━━━ Records supplied ━━━

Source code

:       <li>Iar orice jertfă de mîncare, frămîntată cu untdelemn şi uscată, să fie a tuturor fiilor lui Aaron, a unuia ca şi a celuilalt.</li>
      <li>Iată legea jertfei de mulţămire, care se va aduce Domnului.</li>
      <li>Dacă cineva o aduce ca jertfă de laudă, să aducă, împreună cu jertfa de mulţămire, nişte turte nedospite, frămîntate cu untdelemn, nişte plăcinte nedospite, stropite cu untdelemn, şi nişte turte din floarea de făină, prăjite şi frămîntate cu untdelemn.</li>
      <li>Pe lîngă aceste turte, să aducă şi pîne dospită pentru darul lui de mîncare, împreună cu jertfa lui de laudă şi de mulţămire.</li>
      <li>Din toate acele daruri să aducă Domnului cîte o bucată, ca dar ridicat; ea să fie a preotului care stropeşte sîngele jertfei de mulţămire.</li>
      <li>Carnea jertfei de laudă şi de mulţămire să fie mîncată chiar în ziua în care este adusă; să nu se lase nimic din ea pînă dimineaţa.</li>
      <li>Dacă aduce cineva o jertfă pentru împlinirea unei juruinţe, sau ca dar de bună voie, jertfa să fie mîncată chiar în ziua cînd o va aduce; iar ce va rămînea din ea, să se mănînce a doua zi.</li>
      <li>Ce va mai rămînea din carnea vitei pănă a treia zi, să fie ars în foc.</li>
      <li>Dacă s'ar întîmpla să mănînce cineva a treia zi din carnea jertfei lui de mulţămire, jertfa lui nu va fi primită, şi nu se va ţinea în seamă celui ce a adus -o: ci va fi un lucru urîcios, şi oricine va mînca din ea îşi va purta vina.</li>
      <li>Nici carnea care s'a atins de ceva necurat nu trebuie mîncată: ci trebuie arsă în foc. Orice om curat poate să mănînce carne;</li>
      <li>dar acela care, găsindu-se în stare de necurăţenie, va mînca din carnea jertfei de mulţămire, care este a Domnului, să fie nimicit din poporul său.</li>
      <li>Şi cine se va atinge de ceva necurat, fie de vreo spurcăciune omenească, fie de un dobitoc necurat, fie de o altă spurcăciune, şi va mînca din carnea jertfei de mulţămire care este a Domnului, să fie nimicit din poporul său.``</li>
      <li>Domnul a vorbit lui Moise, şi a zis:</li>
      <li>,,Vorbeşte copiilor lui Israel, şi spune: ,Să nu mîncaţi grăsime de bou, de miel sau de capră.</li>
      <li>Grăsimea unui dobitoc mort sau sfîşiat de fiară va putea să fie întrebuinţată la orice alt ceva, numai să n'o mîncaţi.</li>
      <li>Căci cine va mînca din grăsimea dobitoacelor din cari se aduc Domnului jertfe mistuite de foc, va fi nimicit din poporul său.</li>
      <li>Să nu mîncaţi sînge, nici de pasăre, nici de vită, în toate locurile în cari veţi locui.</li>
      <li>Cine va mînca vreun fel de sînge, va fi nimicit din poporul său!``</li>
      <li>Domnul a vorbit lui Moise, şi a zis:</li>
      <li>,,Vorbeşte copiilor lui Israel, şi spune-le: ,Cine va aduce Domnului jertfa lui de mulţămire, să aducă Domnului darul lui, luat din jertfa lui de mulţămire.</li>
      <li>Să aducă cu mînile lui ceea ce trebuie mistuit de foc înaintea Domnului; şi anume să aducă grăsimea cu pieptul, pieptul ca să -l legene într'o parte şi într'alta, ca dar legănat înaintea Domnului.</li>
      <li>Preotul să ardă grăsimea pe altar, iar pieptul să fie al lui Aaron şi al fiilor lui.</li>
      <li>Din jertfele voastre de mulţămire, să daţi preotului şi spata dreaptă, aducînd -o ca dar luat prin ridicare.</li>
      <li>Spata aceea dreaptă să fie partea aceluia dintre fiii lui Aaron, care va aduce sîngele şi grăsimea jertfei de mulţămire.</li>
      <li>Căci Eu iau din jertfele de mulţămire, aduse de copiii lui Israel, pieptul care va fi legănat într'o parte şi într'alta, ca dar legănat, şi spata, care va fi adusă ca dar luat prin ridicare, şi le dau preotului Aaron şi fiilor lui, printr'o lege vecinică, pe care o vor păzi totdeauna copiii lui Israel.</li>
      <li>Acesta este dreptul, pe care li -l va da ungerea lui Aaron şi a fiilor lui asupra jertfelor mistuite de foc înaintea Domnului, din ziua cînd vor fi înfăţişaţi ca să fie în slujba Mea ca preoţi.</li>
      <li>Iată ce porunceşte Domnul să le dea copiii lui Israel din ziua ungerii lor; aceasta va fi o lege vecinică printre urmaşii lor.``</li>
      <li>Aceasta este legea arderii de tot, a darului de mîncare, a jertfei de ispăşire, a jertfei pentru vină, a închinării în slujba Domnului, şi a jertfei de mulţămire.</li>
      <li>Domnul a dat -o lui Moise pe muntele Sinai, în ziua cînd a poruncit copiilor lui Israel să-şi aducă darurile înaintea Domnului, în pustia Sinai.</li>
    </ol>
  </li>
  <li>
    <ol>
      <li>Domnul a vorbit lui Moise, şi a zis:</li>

━━━

◆ Brief: State the number of lines above that include "înaintea", and nothing further.

◆ Answer to this exercise: 3